From the above decision it can be seen that the service of ERP system implementation in the above cited decision and that of appellant case are absolutely identical. Accordingly, the service tax demand under the head of “management or business consultant service” for the period prior to 16.05.2008 is not sustainable. We further find that as of now it is settled legal position in the various decision cited by the appellant that if any new entry of service is introduced from a particular day the same cannot be taxed under some different existing entry prior to the enactment of new service entry for the reason that the introduction of the new service itself shows that since the same was not taxable under the existing entry prior to its introduction the same was not taxable prior to its introduction, for this reason also the revenue itself admitted that very same service of ERP implementation is classifiable under “Information Technology Software Service” w.e.f 16.05.2008 and the same was not taxable prior to this date under management or business consultant service, for this reason also the demand for the period prior to 16.05.2008 is not maintainable.

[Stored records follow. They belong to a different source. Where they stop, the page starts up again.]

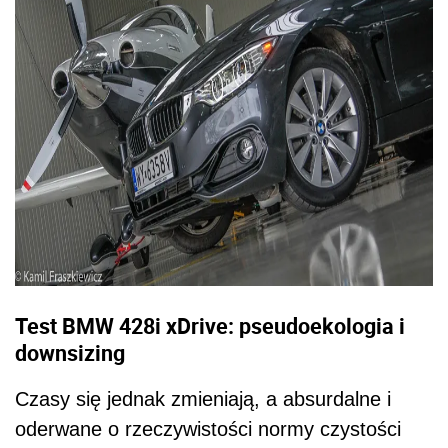
Test BMW 428i xDrive: pseudoekologia i
downsizing
Czasy się jednak zmieniają, a absurdalne i
oderwane o rzeczywistości normy czystości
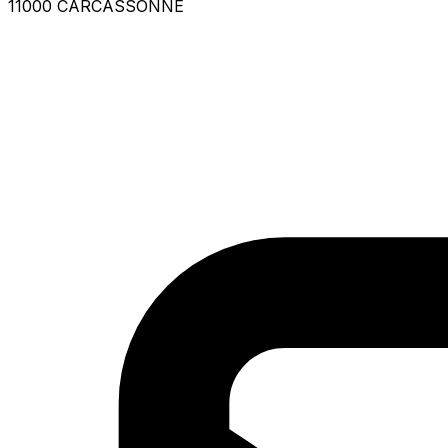
11000 CARCASSONNE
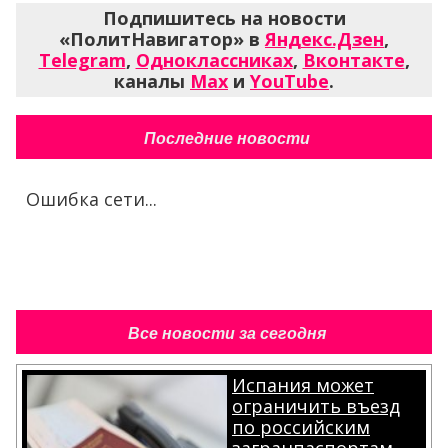
Подпишитесь на новости
«ПолитНавигатор» в
Яндекс.Дзен
,
Telegram
,
Одноклассниках
,
Вконтакте
,
каналы
Max
и
YouTube
.
Последние новости
Ошибка сети...
Все новости за сегодня
Испания может
ограничить въезд
по российским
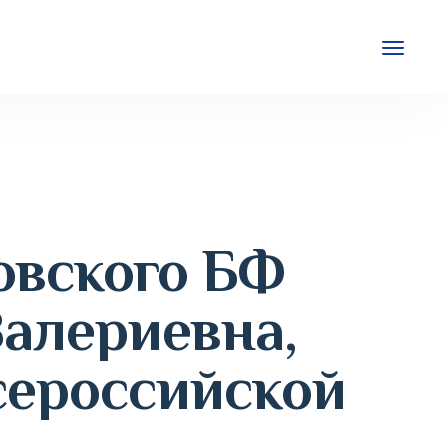
овского БФ
алериевна,
сероссийской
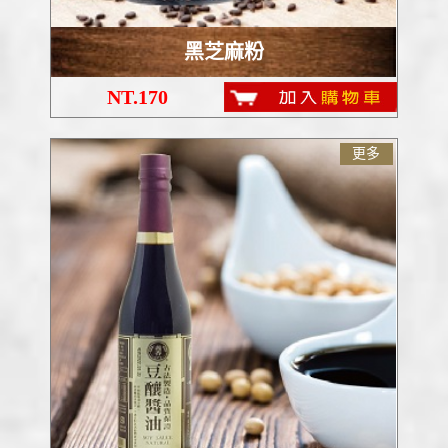
黑芝麻粉
NT.170
更多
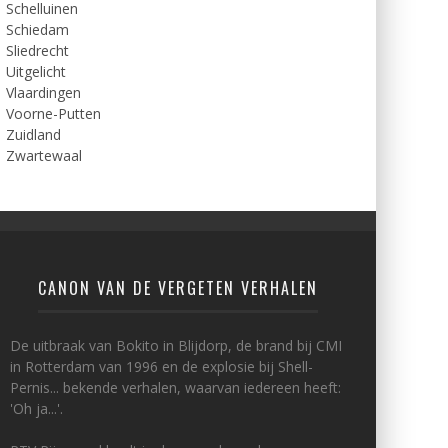
Schelluinen
Schiedam
Sliedrecht
Uitgelicht
Vlaardingen
Voorne-Putten
Zuidland
Zwartewaal
CANON VAN DE VERGETEN VERHALEN
De uitbraak van Bokito in Blijdorp, de brand bij CMI
in Rotterdam van 1996 en de explosie bij Shell-
Pernis... bekende verhalen, waarvan iedereen heeft:
'Oh ja...'.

4.1 As regard the service tax liability for the period from 16.05.2008, the same has been discharged by the appellant along with interest. Hence, the same is maintained. Since the issue involved is of pure interpretational nature no mala-fide can be attributed to the appellant for non-payment or short payment of service tax, moreover, there is force in argument of the learned counsel that since the appellant was entitled for cenvat credit of the service tax demanded, entire issue is revenue neutral. Considering this undisputed fact and overall facts and circumstance of the case we are of the view that the appellant has made out a strong case for wavier of penalties invoking Section 80 of the Finance Act, 1994. Accordingly, we set aside the penalties imposed in the impugned order.

5. As per above discussion and finding impugned order is modified to the above extent. Appeal is allowed in above terms.